Along one wall, a series of sketches introduces visitors to the Sanskrit alphabet. Each letter is paired with its associated deity, accompanied by a corresponding shloka and illustration, weaving together script, spirituality, and symbolism. The display transforms the alphabet into a gallery of sacred associations, revealing the philosophical depth embedded within the language’s very structure.

Another section features rare handmade paper dating back more than two centuries. Delicate floral patterns still glow on the surface, preserved through the use of natural vegetable dyes that have endured the passage of time without fading.
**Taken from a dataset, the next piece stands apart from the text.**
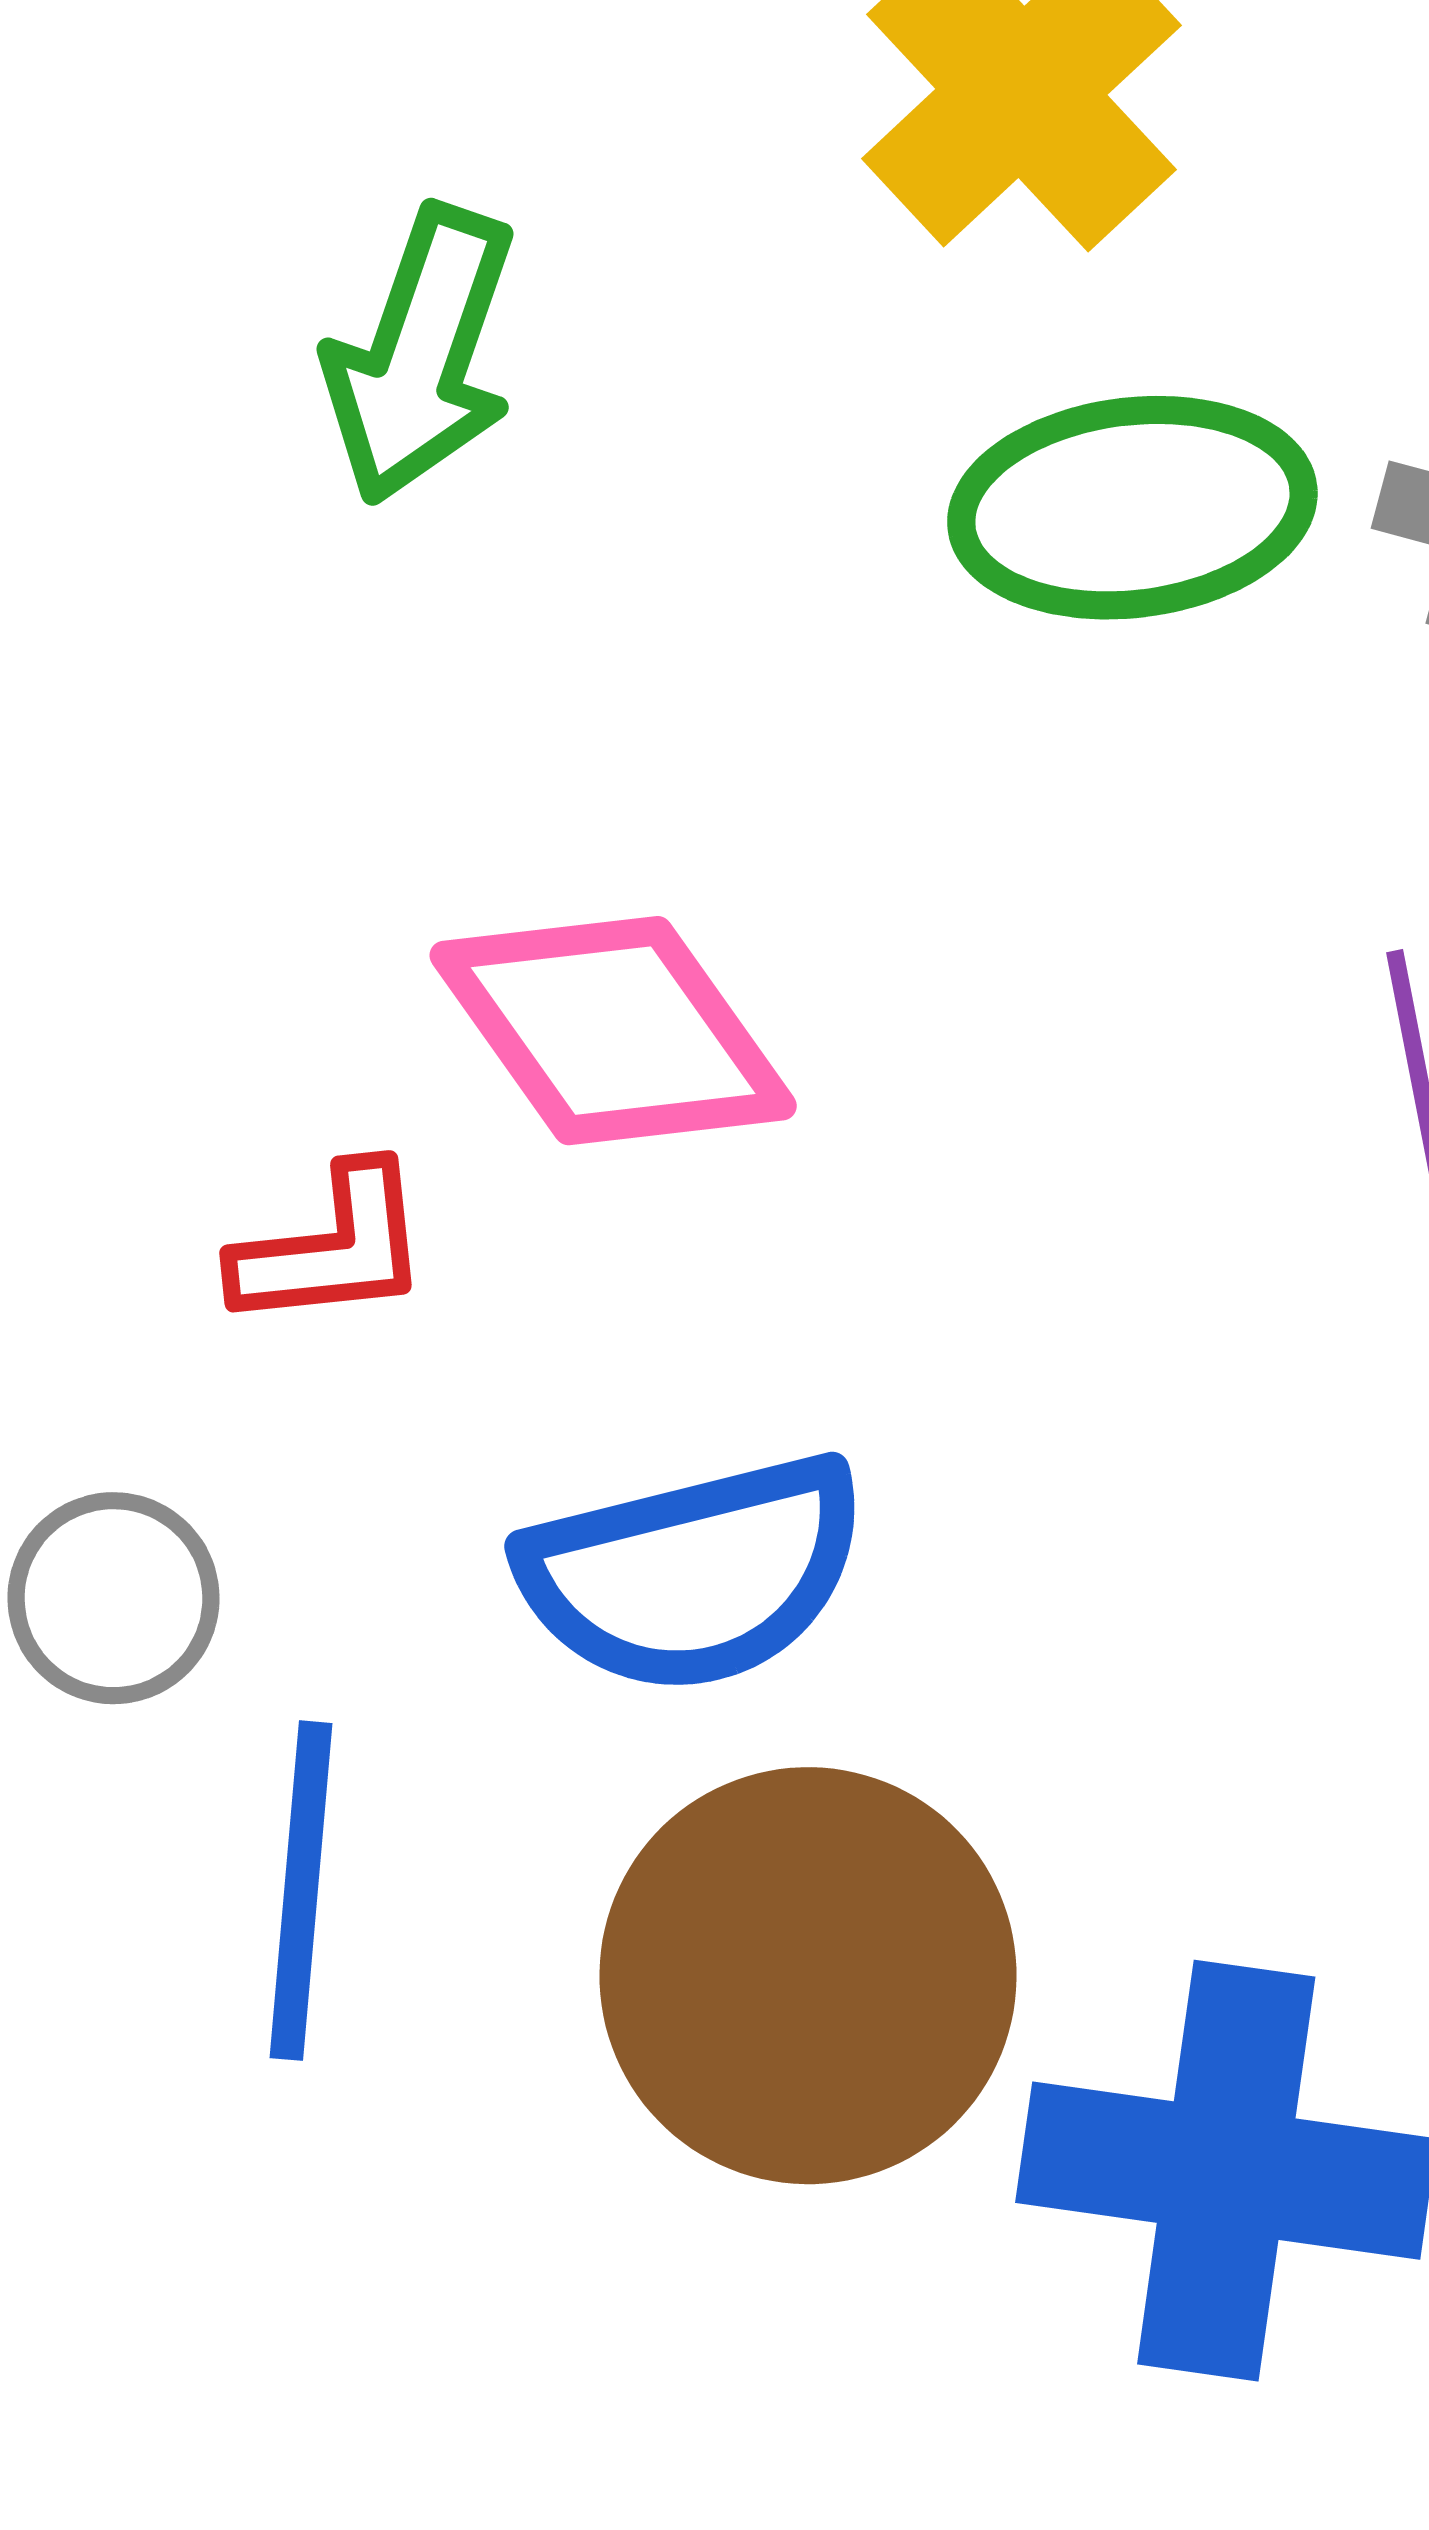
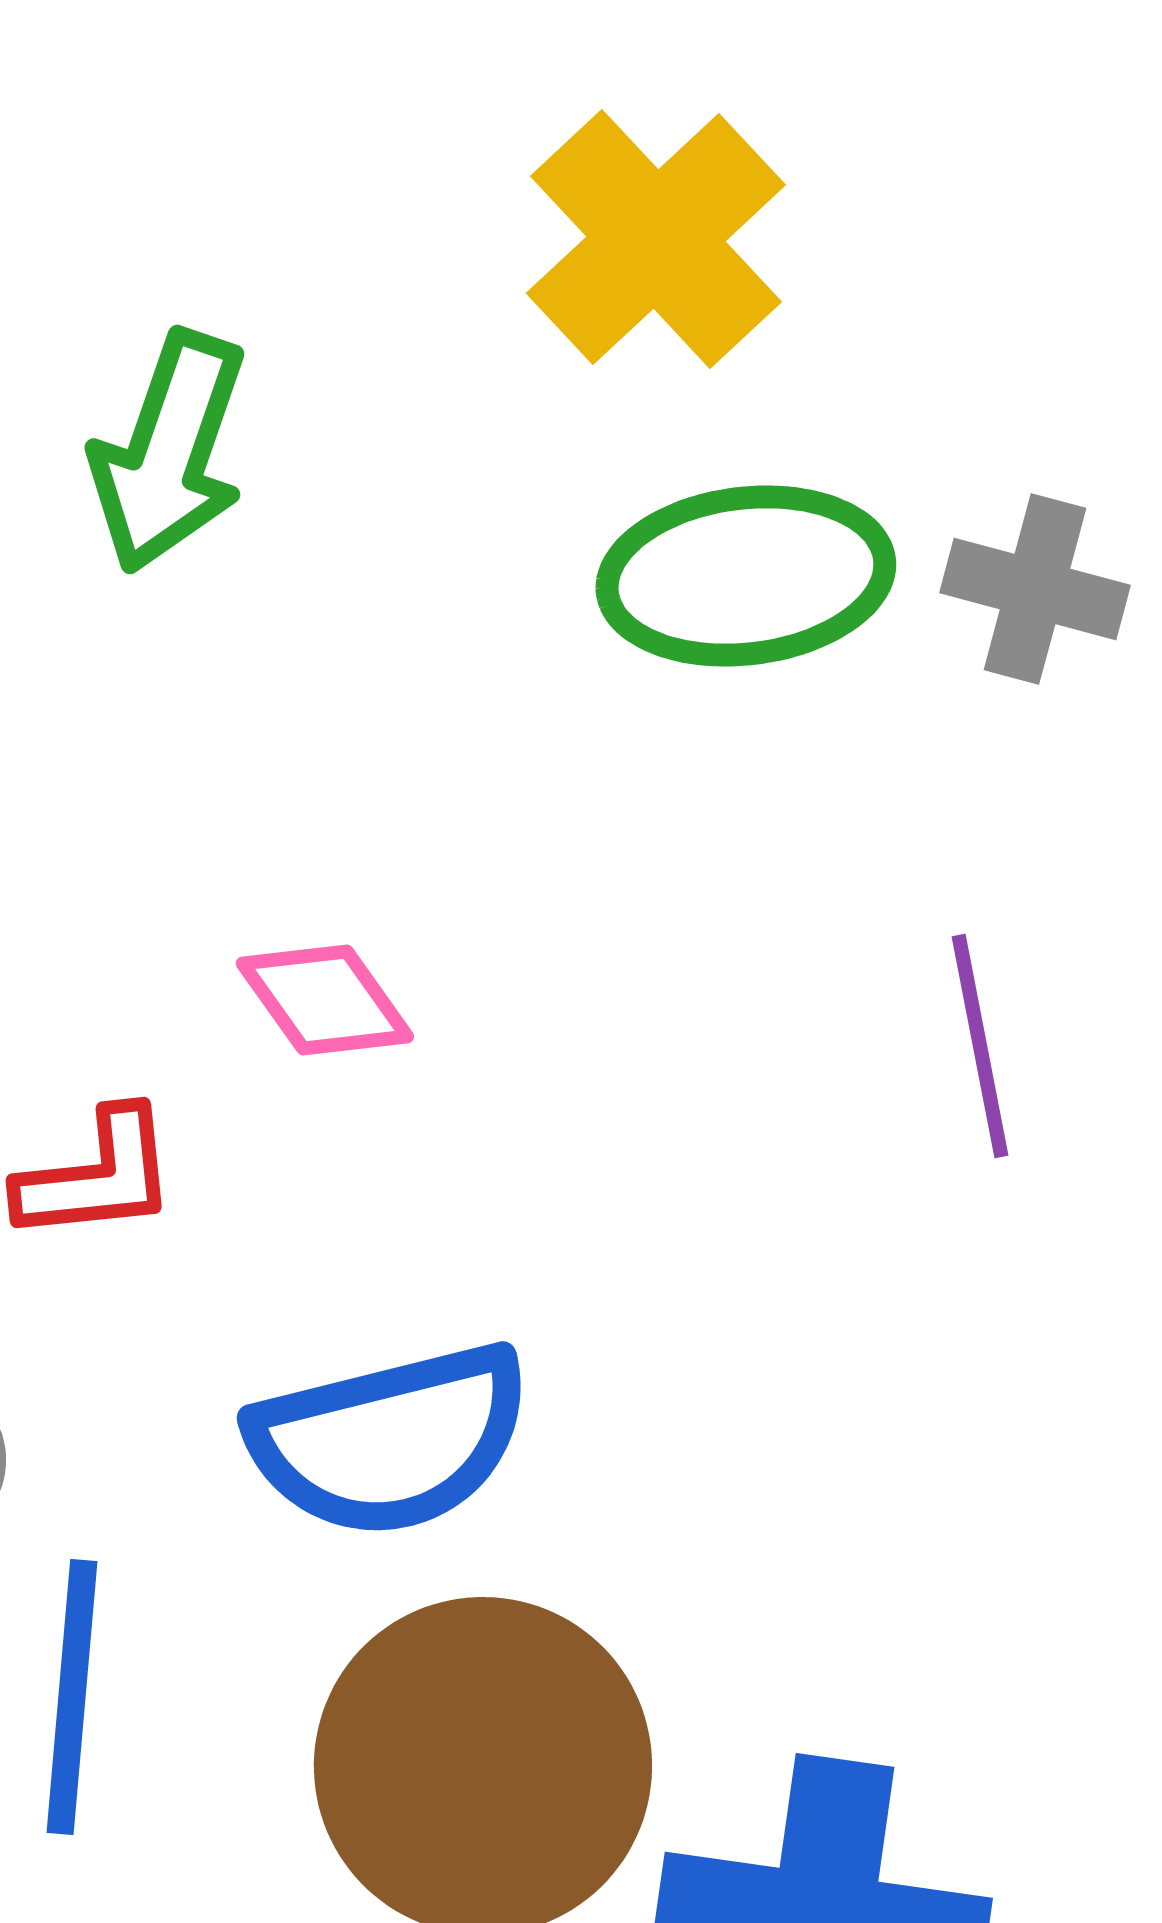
pink diamond: (613, 1031) -> (325, 1000), size x0.6

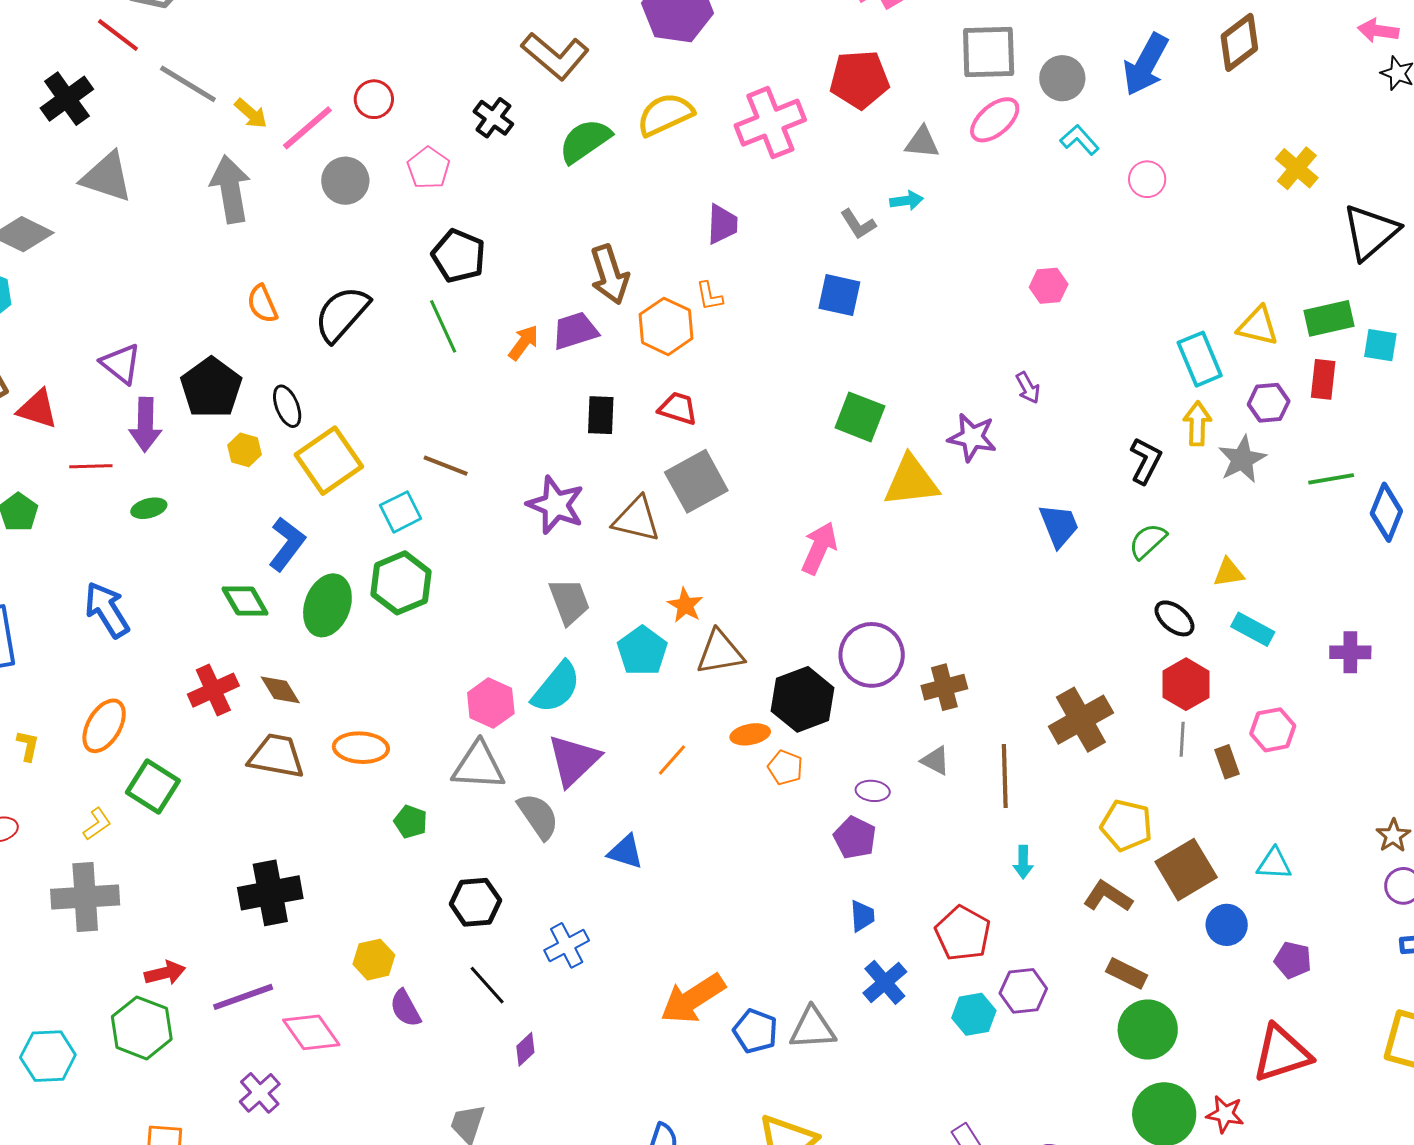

Among the most intriguing exhibits is a demonstration of Wafer Fiche technology—a US-patented preservation method used to archive the Sarvamoola Grantha, the 37 foundational Sanskrit works composed by the 13th-century saint-philosopher Sri Madhvacharya. “This was done using microphotography technology, and they have been stored in silicon wafers and are both water- and fireproof,” adds Kamath. Airy, carefully arranged, and rich with detail, the museum offers visitors an intimate encounter with the material culture of Sanskrit learning. Through palm leaves, bark manuscripts, traditional tools, and modern preservation techniques, it reveals how centuries of scholarship have been protected, transmitted, and reinterpreted across generations.